Poutine le «complotiste»

Photo: Getty Images

Vladimir Poutine voit des complots partout. Des conspirations américaines bien sûr. Des coups montés pour isoler, humilier et détruire la Russie qu’il veut grande et forte. Le scandale de corruption à la Fédération internationale de football association (FIFA) ne fait pas exception.

Pour le maître du Kremlin, le hasard n’existe pas. Le 31 mars, 13 sénateurs démocrates et républicains demandaient à la FIFA de retirer à la Russie le Mondial 2018 en raison de sa politique ukrainienne.

Mercredi dernier, sept hauts dirigeants de la FIFA, fondée en 1904, étaient arrêtés à Zürich, la capitale financière suisse, au cours d’une enquête menée par le FBI pour corruption. La vraie surprise c’est qu’un tel coup de filet se soit produit. Cela faisait des années qu’un parfum de corruption flottait au-dessus des membres en complet-cravate de la FIFA.

Cela n’a pas empêché la réélection deux jours plus tard du très décrié Sepp Blatter à la tête de l’organisation qui se vante de parler au nom de 300 millions de footballeurs actifs dans le monde.

Se débarrasser du Suisse de 79 ans, c’est justement ce que voulaient les États-Unis, croit en substance Poutine: punir le grand patron de l’institution footbalistique depuis 1998 pour avoir accordé la coupe du monde à son pays. Poutine s’est beaucoup investi dans le dossier, comme il l’avait fait pour décrocher l’organisation des Jeux olympiques d’hiver à Sotchi en 2014.

C’est bien connu, les grandes kermesses sportives sont depuis longtemps la continuation de la guerre par d’autres moyens. Sur ce terrain, Washington et Moscou n’ont jamais cessé de s’affronter. Mikhaïl Gorbatchev, qui a donné un coup de pouce à l’autodestruction de l’URSS en 1991 –, «la plus grande catastrophe du siècle», selon Poutine –, croit à une «nouvelle guerre froide». Ce cri d’alarme lancé au début de l’année est plutôt exagéré. Il s’agit plutôt d’un bras de fer, avec comme toile de fond le conflit ukrainien qui a déjà fait plus de 6000 morts.

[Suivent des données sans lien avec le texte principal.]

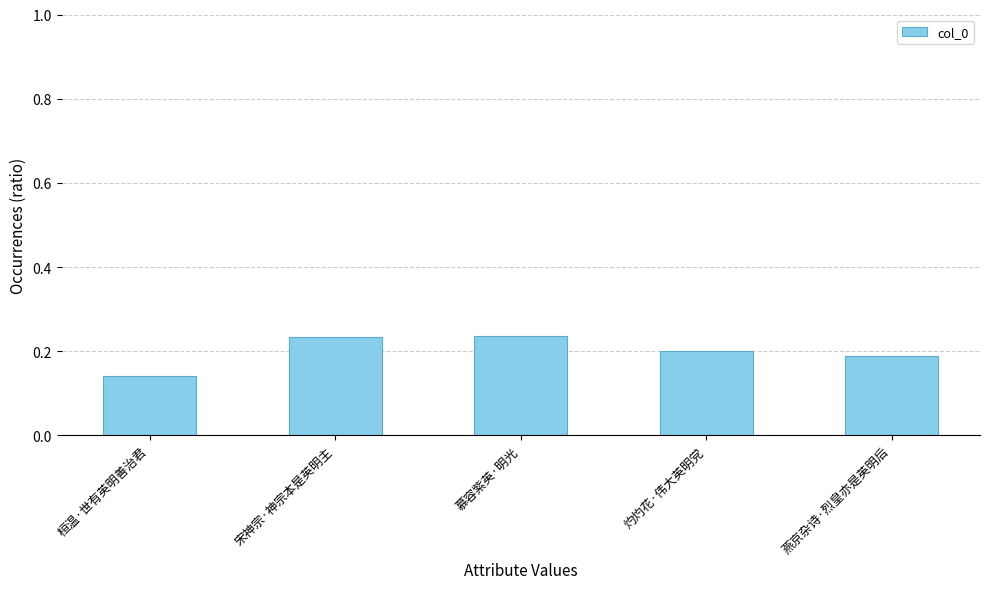

True or false: the data shows 0.2 at 燕京杂诗·烈皇亦是英明后.

True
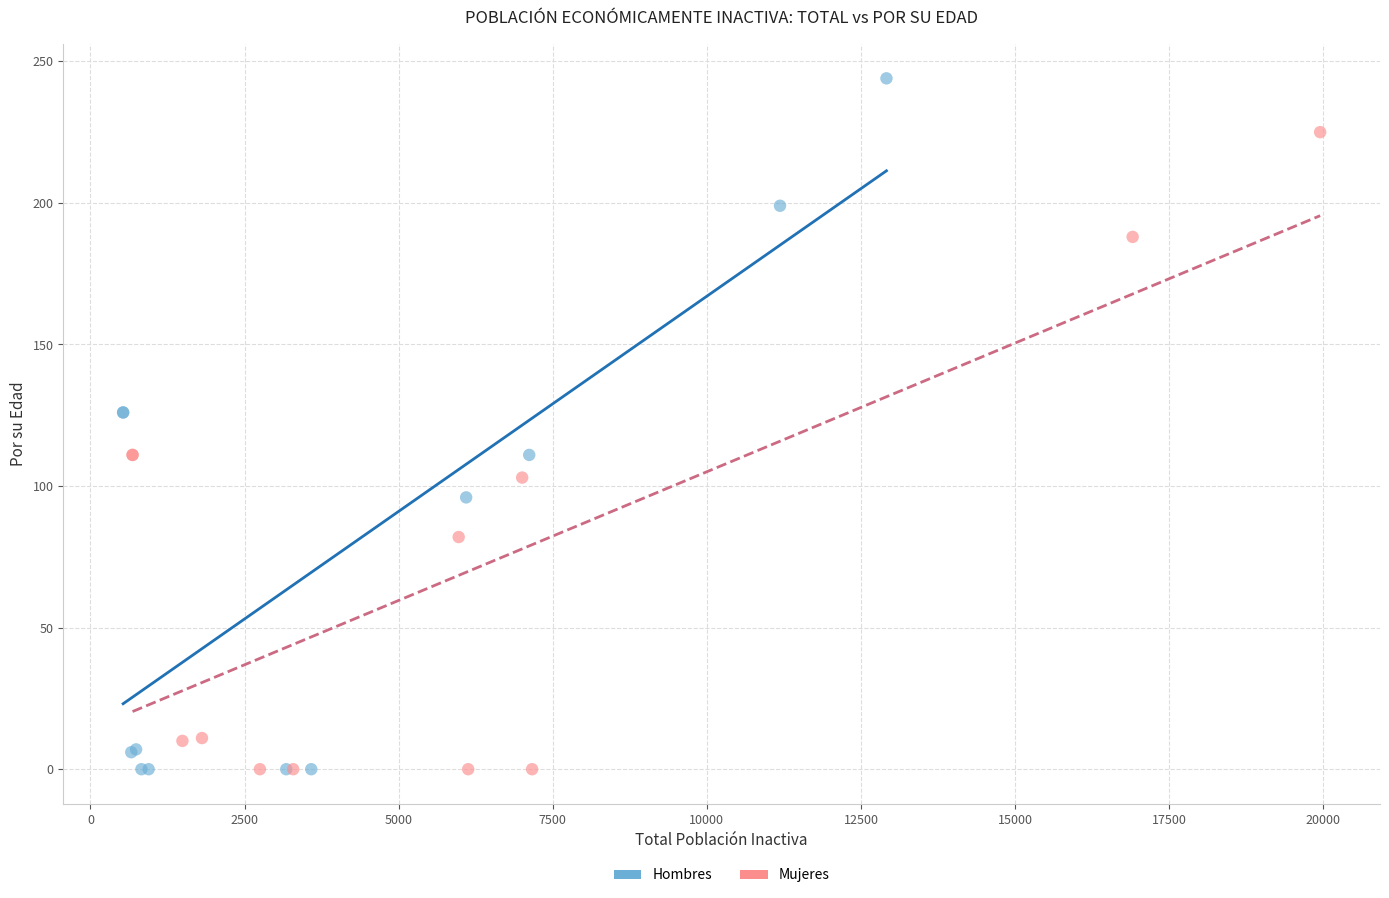

Which series reaches the maximum Y coordinate?

Hombres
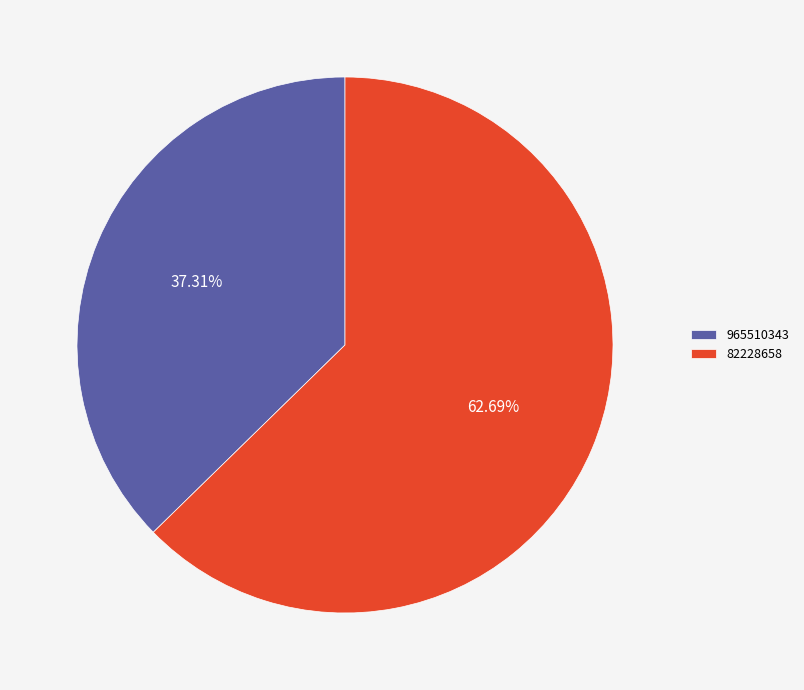

Which has a higher value, 82228658 or 965510343?

82228658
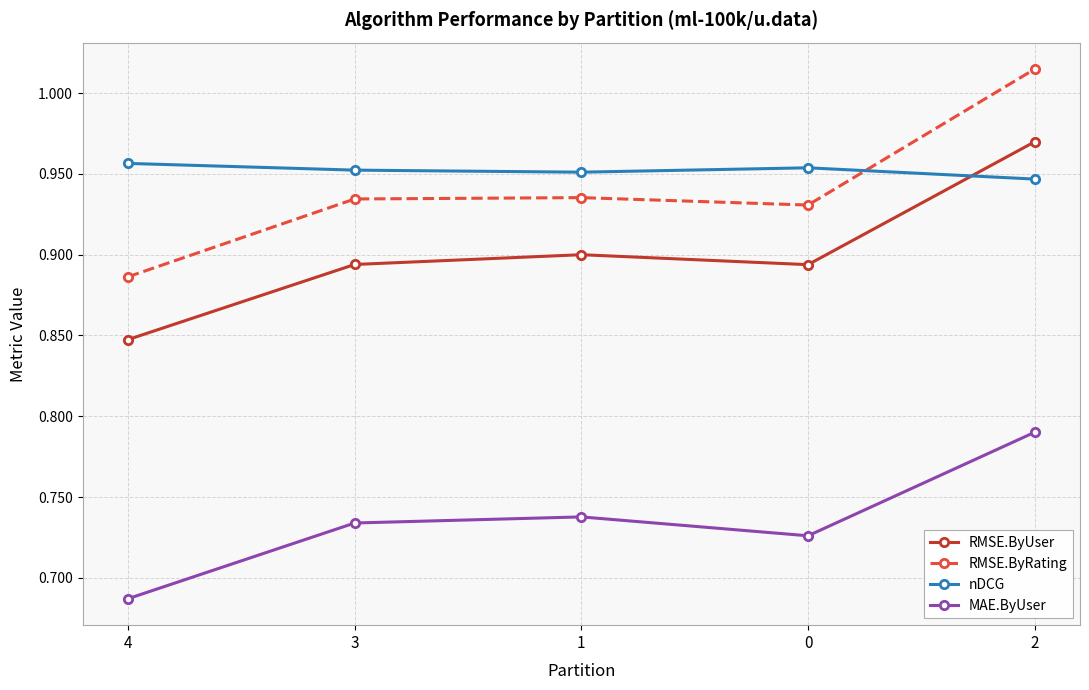

Which series has the largest total across all categories?

nDCG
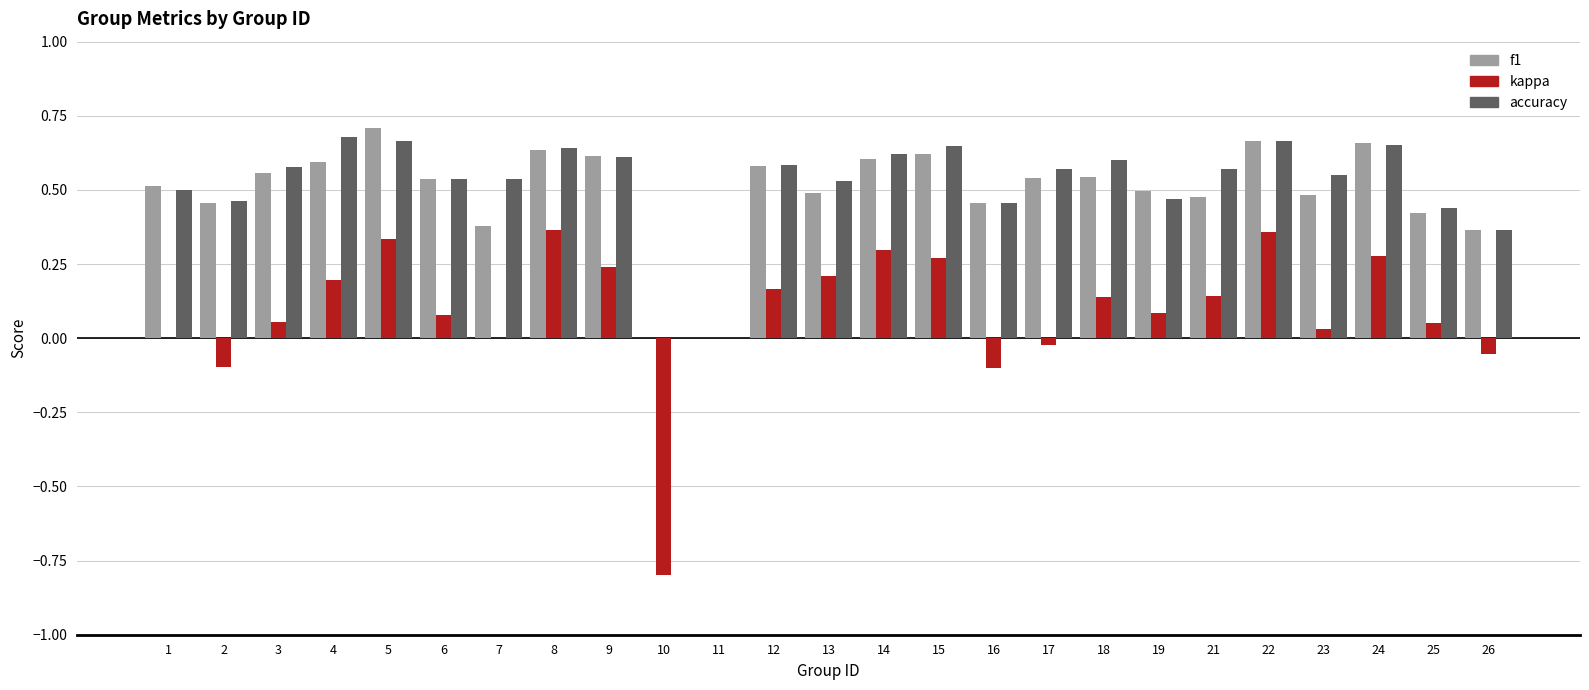

Is the value of kappa at 11 greater than the value of accuracy at 21?

No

Les Américains accusent les Russes d’être en voie d’expansion en Europe, avec notamment l’annexion de la Crimée en 2014. Ces derniers affirment plutôt être en constant recul. Ils ont perdu leur zone d’influence, et Poutine n’apprécie guère.

Avec Sotchi l’an dernier et le Mondial dans deux ans, la Russie a au moins une plus grande visibilité grâce au sport, qui non seulement procure du rêve, mais qui occupe aussi une grande place dans l’espace public planétaire.

Voilà que les Américains qui souhaitaient accueillir le Mondial en 2018, cherchent à se venger de la FIFA. Leur entrée dans la mêlée la semaine dernière avec leurs accusations de corruption, c’est tout simplement de l’ingérence politique.

On le voit, Poutine est un «complotiste». C’est normal. Il est entré par conviction à 23 ans au KGB (le service de renseignement soviétique). Mais s’il voit des manigances partout, c’est surtout parce que la Russie est affaiblie sur tous les plans. Avec ou sans Poutine, les théories conspirationnistes ont encore de belles années devant elles au Kremlin.